The proposed municipal debt relief will include a debt write-off, which will see Eskom writing off municipal debt over three years, subject to the municipalities’ compliance with certain conditions.

The municipal debt relief programme is part of the government’s efforts to resolve Eskom’s financial and debt crisis and will see the state provide the power utility with three advances to be used to address its debt service obligations (interest and principal), which will be R78bn in the 2023/24 financial year, R66bn and R40bn in 2024/25 and 2025/26, respectively.

The funds will be advanced when Eskom’s debt falls due through an interest-free subordinated loan to be converted into Eskom shares if certain conditions are met.

In the 2025/26 financial year, the government will take over up to R70bn of Eskom’s debt through an arrangement as determined by Finance Minister Enoch Godongwana.

The state-owned power utility also wants new mechanisms to be explored to deal with non-payment of electricity debt owed by municipalities, including requesting the National Energy Regulator of SA (Nersa) to amend the licence conditions of municipalities to facilitate consequence management by Nersa for failure to honour electricity supply agreements, which may include re-assigning a municipality’s licence.

Another proposal will allow Eskom to continue to implement a regime of installation of smart pre-paid metres in areas supplied by the power utility to improve its revenue collection.

The National Treasury has also suggested that municipalities should progressively adopt similar operating regimes.

According to the plan, the National Treasury will continue to implement initiatives to address weaknesses in revenue management in municipalities, including setting cost-reflective tariffs, developing proper budget policies to facilitate revenue enhancement and ensuring completeness of revenue by addressing variances between the billing system and the general valuation roll.

”These initiatives are supported by the Municipal Revenue Management Improvement Programme technical advisors. A transversal tender for the smart meter solution (smart pre-paid meters) will be issued to assist municipalities generate cash pre-service, rather than post-service,” reads a Treasury document dated March 31, 2023.

Eskom will also completely write-off the principal debts and interest and penalties of municipalities that owe Eskom as of March 31, 2023, over a three-year period, but this will exclude the current Eskom March 2023 accounts.

Municipalities will be required to apply for Eskom’s municipal debt relief, and if successful, any existing repayment plan with the power utility relating to this debt will come to an end – as long as the municipality meets the conditions for debt relief, it no longer needs to repay any of the arrears, interest or penalties that it owed Eskom as of March 31, 2023.

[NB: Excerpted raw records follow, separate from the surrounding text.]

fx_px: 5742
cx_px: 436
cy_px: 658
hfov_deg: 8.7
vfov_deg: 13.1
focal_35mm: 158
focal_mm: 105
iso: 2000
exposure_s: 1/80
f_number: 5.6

Eskom has undertaken to stay the component of legal proceedings relating to the debt to be written off.

”Every time the municipality met the conditions of the relief for 12 consecutive months, Eskom, in consultation with the National Treasury, will write-off a third of this debt,” Treasury said.

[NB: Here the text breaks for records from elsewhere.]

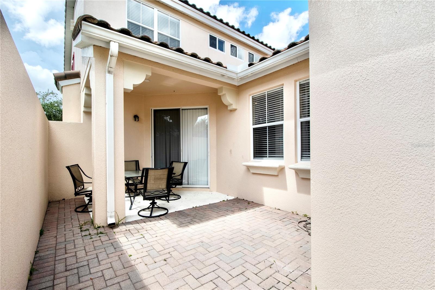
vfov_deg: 77.3
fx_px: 181
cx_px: 218
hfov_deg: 100.4
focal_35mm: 15
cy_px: 145
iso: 320
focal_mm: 10
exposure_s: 1/8000
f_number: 7.1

A municipality’s continued benefit of debt write-off in the second year for the second debt relief and in third year will be subject to the municipality meeting the strict conditions for the 12 consecutive months respectively of both years.

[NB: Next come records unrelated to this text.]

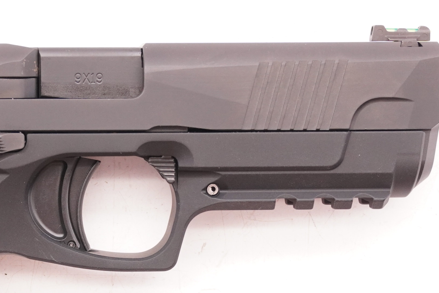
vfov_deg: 10.6
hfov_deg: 15.7
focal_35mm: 129
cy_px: 274
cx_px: 92
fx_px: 1578
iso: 1000
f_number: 5.6
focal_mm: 33
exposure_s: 1/125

Treasury has warned municipalities participating in the debt relief programme that it is vital that they effect a change in culture, and Eskom debt will be written-off only after a municipality can demonstrate a change in its behaviour through meeting the set conditions.

Municipalities have been warned if they fail to perform during the three-year duration of the debt relief, the benefits of the debt relief will immediately cease, which will lead to Eskom being obliged to implement its credit control and debt management policy on a defaulting municipality, which must immediately start repaying its arrears, interest and penalties.

Eskom may also resume any legal proceedings relating to the municipality’s arrears, interest and penalties as of March 31, 2023 including attaching the municipal bank accounts, and the normal penalties applicable to the wider local government will also apply.

In its response to the National Treasury municipal debt relief programme, the SA Local Government Association (Salga) noted that municipalities themselves were owed R306bn as of December 31, 2022, and proposed that municipalities be assisted to develop incentives for customers to pay such as debt relief if current accounts are kept up to date and to deal with users of services who can no longer be traced.

Trade union federation Cosatu expressed its belief that Eskom is too big to fail and that, for various reasons, the power utility incurred debts it cannot afford to pay.

Cosatu cited rampant theft and corruption, mismanagement, institutional neglect and lack of investment, ageing infrastructure, as well as rising levels of debts owed to Eskom by municipalities, businesses, communities and even government entities among the reasons the debt the power utility has incurred.